New Kent Charles City Chronicle

News for New Kent County and Charles City County, Virginia | April 3, 2026

UPDATE: New Kent County officials agree to $35,750 penalty for wetlands law violations

By Alan Chamberlain | February 13, 2015 2:42 pm

New Kent County officials have agreed to pay a civil penalty of $35,750 as punishment for violating state wetlands law when land was cleared near New Kent Airport.

An 18-page consent order details the violations and enforcement action taken by the state’s Department of Environmental Quality (DEQ). The county must pay $4,180 to the state within 30 days of the consent order going into effect.

The county then must satisfy the remaining $31,570 by submitting proof of purchase of 1.54 acres of wetland credits from a DEQ-approved wetlands mitigation bank, also within 30 days of the order’s effective date. The land slated for protection must be within the same watershed as the airport, thus assuring no net wetland loss.

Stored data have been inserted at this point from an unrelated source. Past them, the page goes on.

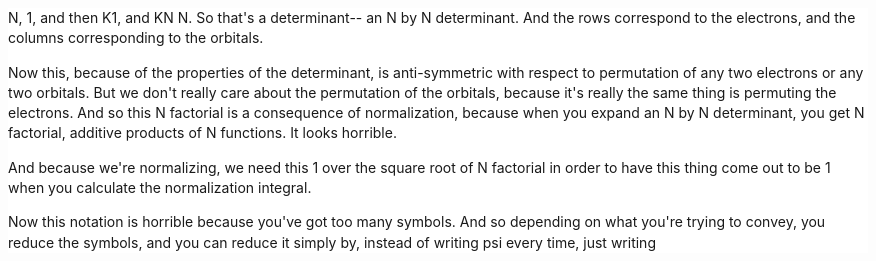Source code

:   <span m="1293040">N,</span> <span m="1294462">1,</span> <span m="1296350">and</span>
  <span m="1296590">then</span> <span m="1299640">K1,</span> <span m="1301290">and</span>
  <span m="1303690">KN</span> <span m="1304460">N.</span> <span m="1306270">So</span>
  <span m="1306460">that's</span> <span m="1306960">a</span> <span m="1307050">determinant--</span>
  <span m="1307960">an</span> <span m="1308010">N</span> <span m="1308220">by</span>
  <span m="1308400">N</span> <span m="1308770">determinant.</span> <span m="1309780">And</span>
  <span m="1310020">the</span> <span m="1310710">rows</span> <span m="1311910">correspond</span>
  <span m="1312960">to</span> <span m="1313320">the</span> <span m="1313560">electrons,</span>
  <span m="1314220">and</span> <span m="1314640">the</span> <span m="1314790">columns</span>
  <span m="1315390">corresponding</span> <span m="1316150">to</span> <span m="1316240">the</span>
  <span m="1316470">orbitals.</span></p><p><span m="1319010">Now</span> <span m="1319430">this,</span>
  <span m="1320630">because</span> <span m="1320990">of</span> <span m="1321080">the</span>
  <span m="1321170">properties</span> <span m="1321710">of the</span> <span m="1321860">determinant,</span>
  <span m="1324080">is anti-symmetric</span> <span m="1325730">with</span> <span m="1325910">respect</span>
  <span m="1326390">to</span> <span m="1326780">permutation</span> <span m="1327440">of</span>
  <span m="1327620">any</span> <span m="1327950">two</span> <span m="1328130">electrons</span>
  <span m="1331600">or</span> <span m="1331750">any</span> <span m="1331900">two</span>
  <span m="1332110">orbitals.</span> <span m="1333460">But</span> <span m="1333580">we</span>
  <span m="1333700">don't</span> <span m="1333880">really</span> <span m="1334060">care</span>
  <span m="1334300">about</span> <span m="1334540">the</span> <span m="1334600">permutation</span>
  <span m="1334890">of</span> <span m="1335180">the</span> <span m="1335290">orbitals,</span>
  <span m="1335710">because</span> <span m="1336040">it's really</span> <span m="1336310">the</span>
  <span m="1336370">same</span> <span m="1336610">thing</span> <span m="1336760">is</span>
  <span m="1336900">permuting</span> <span m="1337190">the electrons.</span> <span
  m="1338140">And</span> <span m="1338290">so</span> <span m="1339040">this</span>
  <span m="1339250">N</span> <span m="1339490">factorial</span> <span m="1340510">is</span>
  <span m="1340720">a</span> <span m="1340780">consequence</span> <span m="1341350">of</span>
  <span m="1341470">normalization,</span> <span m="1344340">because</span> <span m="1344820">when</span>
  <span m="1344970">you</span> <span m="1345090">expand</span> <span m="1345600">an</span>
  <span m="1345720">N</span> <span m="1345870">by</span> <span m="1346050">N</span>
  <span m="1346110">determinant,</span> <span m="1347490">you</span> <span m="1347580">get</span>
  <span m="1347760">N</span> <span m="1347940">factorial,</span> <span m="1349020">additive</span>
  <span m="1350130">products</span> <span m="1350550">of</span> <span m="1350790">N</span>
  <span m="1351600">functions.</span> <span m="1353126">It</span> <span m="1353590">looks</span>
  <span m="1353830">horrible.</span></p><p><span m="1357540">And</span> <span m="1357690">because</span>
  <span m="1359010">we're</span> <span m="1359130">normalizing,</span> <span m="1360480">we</span>
  <span m="1360630">need</span> <span m="1360840">this</span> <span m="1361520">1</span>
  <span m="1361940">over</span> <span m="1362190">the</span> <span m="1362280">square</span>
  <span m="1362700">root</span> <span m="1363060">of</span> <span m="1363560">N</span>
  <span m="1363700">factorial</span> <span m="1364950">in</span> <span m="1365070">order</span>
  <span m="1365310">to</span> <span m="1365460">have</span> <span m="1365760">this</span>
  <span m="1366030">thing</span> <span m="1366210">come</span> <span m="1366390">out</span>
  <span m="1366570">to</span> <span m="1366660">be</span> <span m="1366810">1</span>
  <span m="1367110">when</span> <span m="1367290">you</span> <span m="1368160">calculate</span>
  <span m="1368720">the</span> <span m="1369000">normalization</span> <span m="1369650">integral.</span></p><p><span
  m="1374450">Now</span> <span m="1374600">this</span> <span m="1374780">notation</span>
  <span m="1375440">is</span> <span m="1375590">horrible</span> <span m="1378000">because</span>
  <span m="1378420">you've</span> <span m="1378540">got</span> <span m="1378720">too</span>
  <span m="1378870">many</span> <span m="1379080">symbols.</span> <span m="1380740">And</span>
  <span m="1381150">so</span> <span m="1381900">depending</span> <span m="1382320">on</span>
  <span m="1382380">what</span> <span m="1382500">you're</span> <span m="1382590">trying</span>
  <span m="1382890">to</span> <span m="1383010">convey,</span> <span m="1384180">you</span>
  <span m="1384300">reduce</span> <span m="1384770">the</span> <span m="1384900">symbols,</span>
  <span m="1386350">and</span> <span m="1386700">you</span> <span m="1386820">can</span>
  <span m="1387000">reduce</span> <span m="1387390">it</span> <span m="1388170">simply</span>
  <span m="1388620">by,</span> <span m="1389610">instead</span> <span m="1390030">of</span>
  <span m="1390150">writing</span> <span m="1390590">psi</span> <span m="1390990">every</span>
  <span m="1391200">time,</span> <span m="1392250">just</span> <span m="1392480">writing</span>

New Kent Board of Supervisors chairman Thomas Evelyn signed the order on behalf of the county on Dec. 30. DEQ officials are not signing the agreement until a 30-day public comment period, that began on Jan. 28, has expired. The earliest the agreement could go into effect is Feb. 27.

DEQ began investigating the matter after receiving a complaint on Aug. 9, 2013 from a resident downstream from the airport concerning water in Kent Lake, located in the Woodhaven Shores subdivision, turning brown after rains.

The first inspection upstream from the lake took place Aug. 21, 2013. Inspectors found an area where land had been cleared. They reported “poor stabilization of the site” along with “poor maintenance of erosion and sediment controls” and failing erosion controls near a culvert. Sediment had escaped a containment area, flowing downstream into Toe Ink Swamp, and more sediment had been deposited in nearby forested wetland, they said.

The consent order findings noted that the county had secured a DEQ permit for land clearing and disturbing near the airport, but no permit from either DEQ or the Army Corps of Engineers existed that would allow impact to wetlands or surface waters. DEQ issued a notice of violation to the county on Dec. 17, 2013 and discussed the violations with county officials on that date.

On March 19, 2014, DEQ and county officials met at the airport for further inspection. DEQ officials discovered 0.35-acre of forested wetland had been cleared by the county. County officials said the work had been done to bring the airport into compliance with Federal Aviation Administration requirements for removing obstructions near airport runways.

“This activity resulted in the permanent conversion of forested wetlands to scrub-shrub wetlands,” according to the consent order. DEQ issued another notice of violation on April 4, 2014. The county, meanwhile, reported impact to another 0.44-acre at the site on May 29, 2014.

Talks between the two parties continued until last Nov. 24 when the county submitted a proposed “Supplemental Environmental Project” designed to compensate for 0.77 acres of wetland impacts along with an additional 0.77 acres of wetland mitigation. DEQ based its enforcement action on the county’s proposal.

New Kent county attorney Michele Gowdy declined comment, saying she preferred coordinating any response with outside counsel that assisted the county on the matter. That attorney, however, is unavailable due to a recent death in the family.